Inspira profondamente, tutto è avvolto da un profumo, profumo di boschi. E Clarke lo sa, che il sassolino più grande l' ha lasciato in custodia alle Naiadi, la notte in cui si è persa.

- Non sospirare principessa
- Mi stai sgridando?
​- Sto dicendo che non è il momento di sospirare, non ancora. C'è una serata danzante su un battello ormeggiato sul Tevere, vicino a Castel Sant'Angelo. Potrai sospirare solo dopo avermi concesso un ballo, principessa.

 

 

~

 

Sono belli, abbracciati così. Lui, stringe ancora un po' i fianchi di Clarke, non ha mai avuto qualcosa di così prezioso tra le mani. Lei, vuole che la stringa di più, ancora un po' di più. Ballano. E nessuna donna ha mai fatto l'amore con Bellamy nel mondo in cui Clarke sta ballando con lui. Questo fa paura, ad entrambi.

- Bellamy, è finita. - Quando gli occhi neri le urlano – perchè?- lei indica due uomini che dal fondo della sala si avvicinano – sono venuti per me – spiega - è finita – ripete.

 

- Non ancora – le promette prendendole la mano. Corrono, ridono, senza gurdarsi indietro. Si tuffano, in un tentativo folle e forse nella speranza che le acque del Tevere possa trasportarli lontano.

 

Quando riemergono, uno sulle labbra dell'altro, sanno che le la loro fuga sta tutta lì, sulle loro bocche unite. Respirano, si baciano, si baciano, respirano.

- Adesso è finita. - dice lei, deve andare, deve farlo, lo sa.
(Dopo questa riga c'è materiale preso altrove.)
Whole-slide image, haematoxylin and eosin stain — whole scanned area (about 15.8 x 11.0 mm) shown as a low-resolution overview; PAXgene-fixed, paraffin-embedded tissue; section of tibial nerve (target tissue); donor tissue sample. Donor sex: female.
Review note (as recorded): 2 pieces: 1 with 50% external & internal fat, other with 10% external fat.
Lui incapace di parlare, incapace anche di respirare, sente il dolore del coltello che gli squarcia il petto, è ancora lo sgurdo di lei che gli sta scavando dentro.
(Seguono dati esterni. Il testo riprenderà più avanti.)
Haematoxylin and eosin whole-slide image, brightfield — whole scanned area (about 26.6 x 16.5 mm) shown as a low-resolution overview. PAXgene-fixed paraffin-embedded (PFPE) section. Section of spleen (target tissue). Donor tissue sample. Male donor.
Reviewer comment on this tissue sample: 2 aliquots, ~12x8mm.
- Dimmi cosa posso fare per te.. - fa quella domanda che aveva silenzosamente accettato di porgli dalla notte prima.

 

- Rimani con me – lei scuote la testa – devo andare – lo bacia ancora, le labbra di Bellamy, pensa la ragazza, hanno un gusto che l'accompagnerà per sempre. Sanno di gelato, gelato al limone, il suo preferito. Sanno di vento sul viso. Sanno di Roma, di eternità.

- May we meet again.-

Bellamy non sa cosa volgia dire, ma desidera solo che Clarke sussurri al suo orecchio ogni giorno. È arrabbiato con lei perchè gli ha detto che no, non resterà con lui. È arrabbiato con sè stesso perchè, proprio come aveva detto Murphy, era stato incapace.

È arrabbiato con Roma, perchè lì è così facile innamorarsi.